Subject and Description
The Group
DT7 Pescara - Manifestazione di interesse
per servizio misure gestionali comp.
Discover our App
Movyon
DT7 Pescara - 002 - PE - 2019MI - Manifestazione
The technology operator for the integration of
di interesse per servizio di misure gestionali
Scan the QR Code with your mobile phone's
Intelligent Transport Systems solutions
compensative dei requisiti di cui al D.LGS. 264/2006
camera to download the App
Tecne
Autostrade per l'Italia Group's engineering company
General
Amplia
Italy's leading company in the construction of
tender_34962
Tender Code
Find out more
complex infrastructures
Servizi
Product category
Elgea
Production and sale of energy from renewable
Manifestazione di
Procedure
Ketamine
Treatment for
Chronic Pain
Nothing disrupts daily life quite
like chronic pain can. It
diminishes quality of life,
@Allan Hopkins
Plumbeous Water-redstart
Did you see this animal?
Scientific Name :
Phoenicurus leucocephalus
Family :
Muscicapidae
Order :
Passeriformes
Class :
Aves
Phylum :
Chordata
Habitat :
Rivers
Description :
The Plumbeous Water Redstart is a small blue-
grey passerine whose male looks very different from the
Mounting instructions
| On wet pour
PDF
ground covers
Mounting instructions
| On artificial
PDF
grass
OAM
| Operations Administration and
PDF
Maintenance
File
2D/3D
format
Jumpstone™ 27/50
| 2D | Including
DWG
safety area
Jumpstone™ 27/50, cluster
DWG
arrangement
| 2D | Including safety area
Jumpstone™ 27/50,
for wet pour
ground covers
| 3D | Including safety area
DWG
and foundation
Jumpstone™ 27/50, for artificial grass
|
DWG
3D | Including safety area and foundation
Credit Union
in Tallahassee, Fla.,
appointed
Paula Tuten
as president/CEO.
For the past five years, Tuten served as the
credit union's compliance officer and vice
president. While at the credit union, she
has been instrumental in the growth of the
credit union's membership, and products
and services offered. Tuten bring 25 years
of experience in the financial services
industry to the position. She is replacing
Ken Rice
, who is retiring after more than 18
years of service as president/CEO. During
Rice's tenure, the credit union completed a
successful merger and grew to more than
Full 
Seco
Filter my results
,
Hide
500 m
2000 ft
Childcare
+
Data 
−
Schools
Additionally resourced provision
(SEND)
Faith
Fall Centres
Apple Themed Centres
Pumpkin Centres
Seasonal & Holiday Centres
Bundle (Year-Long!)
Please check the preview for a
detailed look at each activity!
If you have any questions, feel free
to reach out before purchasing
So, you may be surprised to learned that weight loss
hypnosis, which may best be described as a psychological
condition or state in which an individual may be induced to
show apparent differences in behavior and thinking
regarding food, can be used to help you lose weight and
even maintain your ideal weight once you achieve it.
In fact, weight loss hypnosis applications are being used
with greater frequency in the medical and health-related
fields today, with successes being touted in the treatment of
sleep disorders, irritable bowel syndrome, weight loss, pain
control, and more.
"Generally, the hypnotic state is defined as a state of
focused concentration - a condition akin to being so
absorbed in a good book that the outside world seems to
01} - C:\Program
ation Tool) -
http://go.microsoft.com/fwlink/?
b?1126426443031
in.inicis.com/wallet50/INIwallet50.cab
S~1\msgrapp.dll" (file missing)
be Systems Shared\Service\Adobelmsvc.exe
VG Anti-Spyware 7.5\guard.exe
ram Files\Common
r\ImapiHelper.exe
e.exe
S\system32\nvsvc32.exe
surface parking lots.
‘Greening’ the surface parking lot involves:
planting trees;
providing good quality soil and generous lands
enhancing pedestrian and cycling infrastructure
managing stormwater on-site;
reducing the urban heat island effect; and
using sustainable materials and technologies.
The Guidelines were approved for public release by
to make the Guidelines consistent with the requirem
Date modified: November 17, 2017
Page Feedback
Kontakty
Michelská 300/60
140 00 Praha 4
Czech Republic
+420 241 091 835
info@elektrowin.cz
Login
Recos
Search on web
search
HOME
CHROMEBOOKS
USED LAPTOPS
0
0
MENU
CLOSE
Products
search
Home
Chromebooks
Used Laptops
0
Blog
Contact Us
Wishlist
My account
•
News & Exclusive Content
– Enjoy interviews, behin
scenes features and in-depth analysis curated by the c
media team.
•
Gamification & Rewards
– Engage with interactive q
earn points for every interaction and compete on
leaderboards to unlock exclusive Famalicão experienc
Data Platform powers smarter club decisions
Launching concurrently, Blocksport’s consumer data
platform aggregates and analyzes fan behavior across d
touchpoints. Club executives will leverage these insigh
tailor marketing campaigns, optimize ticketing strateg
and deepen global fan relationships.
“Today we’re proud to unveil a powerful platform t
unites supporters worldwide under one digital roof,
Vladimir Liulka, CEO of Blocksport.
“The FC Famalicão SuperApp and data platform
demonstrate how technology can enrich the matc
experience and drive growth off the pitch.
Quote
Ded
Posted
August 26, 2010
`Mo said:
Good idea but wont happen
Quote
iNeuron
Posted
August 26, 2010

_ _ _ _ _ _ _

Your assignment :: Looking at the entries above, copy out every line in which "that" occurs.

Answer ::
So, you may be surprised to learned that weight loss
absorbed in a good book that the outside world seems to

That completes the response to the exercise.